Aim of the task
Please report every line of the records that contains the string "qUnion"; case counts.

-- Start Input rows --

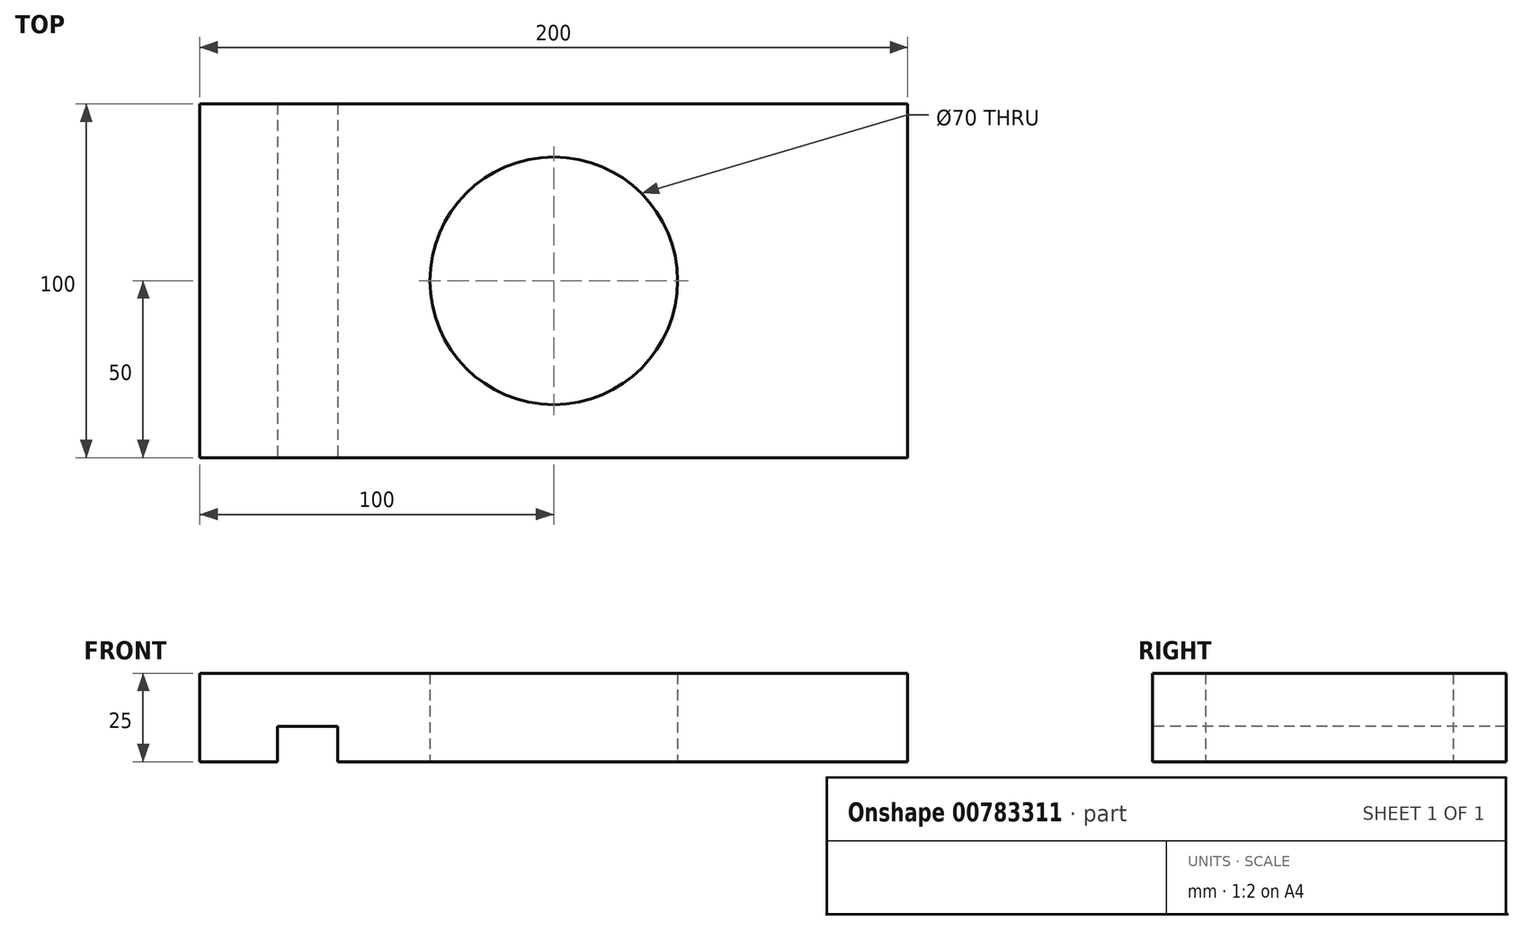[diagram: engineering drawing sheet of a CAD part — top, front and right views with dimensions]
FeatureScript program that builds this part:
annotation { "Feature Type Name" : "Feature", "Feature Type Description" : "" }
export const myFeature = defineFeature(function(context is Context, id is Id, definition is map)
    precondition{}
    {
        {
            var Q0;
            Q0=qCreatedBy(makeId("Top.planeOp"),FACE);
            var sketch = newSketch(context, id + "F0", { "sketchPlane" : qUnion([Q0])});
            skLineSegment(sketch, "E0.bottom", {"start": v(-100, 50) * mm, "end": v(100, 50) * mm});
            skLineSegment(sketch, "E0.top", {"start": v(-100, -50) * mm, "end": v(100, -50) * mm});
            skLineSegment(sketch, "E0.left", {"start": v(-100, 50) * mm, "end": v(-100, -50) * mm});
            skLineSegment(sketch, "E0.right", {"start": v(100, 50) * mm, "end": v(100, -50) * mm});
            skPoint(sketch, "E0.middle", {"position": v(0, 0) * mm});
            skCircle(sketch, "E1", {"center": v(0, 0) * mm, "radius": 35 * mm});
            skSolve(sketch);
        }
        {
            var Q0;
            Q0 = qSketchRegion(id + "F0", true);
            extrude(context, id + "F1", {"entities" : qUnion([Q0]), "depth" : 25 * mm, "offsetDistance" : 25 * mm});
        }
        {
            var Q0;
            Q0=qCreatedBy(makeId("Top.planeOp"),FACE);
            var sketch = newSketch(context, id + "F2", { "sketchPlane" : qUnion([Q0])});
            skLineSegment(sketch, "E2.0", {"start": v(-100, 50) * mm, "end": v(100, 50) * mm});
            skLineSegment(sketch, "E3.0.0", {"start": v(-100, 50) * mm, "end": v(-100, -50) * mm});
            skLineSegment(sketch, "E3.0.1", {"start": v(-100, -50) * mm, "end": v(100, -50) * mm});
            skLineSegment(sketch, "E3.0.2", {"start": v(100, -50) * mm, "end": v(100, 50) * mm});
            skLineSegment(sketch, "E3.0.3", {"start": v(100, 50) * mm, "end": v(-100, 50) * mm});
            skLineSegment(sketch, "E4.bottom", {"start": v(-78.1, 50) * mm, "end": v(-61.1, 50) * mm});
            skLineSegment(sketch, "E4.top", {"start": v(-78.1, -50) * mm, "end": v(-61.1, -50) * mm});
            skLineSegment(sketch, "E4.left", {"start": v(-78.1, 50) * mm, "end": v(-78.1, -50) * mm});
            skLineSegment(sketch, "E4.right", {"start": v(-61.1, 50) * mm, "end": v(-61.1, -50) * mm});
            skSolve(sketch);
        }
        {
            var Q0;
            {var subQ2=sQuery(id+"F2.wireOp",EDGE,"E4.left");Q0=makeQuery(id+"F2.imprint","IMPRINT",FACE,{"disambiguationData":[TD([[makeQuery(id+"F2.imprint","IMPRINT",EDGE,{"derivedFrom":subQ2}),1.0]])]});}
            extrude(context, id + "F3", {"entities" : qUnion([Q0]), "operationType" : NewBodyOperationType.REMOVE, "depth" : 10 * mm, "offsetDistance" : 25 * mm});
        }
    });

-- End Input rows --

Correct output
            var sketch = newSketch(context, id + "F0", { "sketchPlane" : qUnion([Q0])});
            extrude(context, id + "F1", {"entities" : qUnion([Q0]), "depth" : 25 * mm, "offsetDistance" : 25 * mm});
            var sketch = newSketch(context, id + "F2", { "sketchPlane" : qUnion([Q0])});
            extrude(context, id + "F3", {"entities" : qUnion([Q0]), "operationType" : NewBodyOperationType.REMOVE, "depth" : 10 * mm, "offsetDistance" : 25 * mm});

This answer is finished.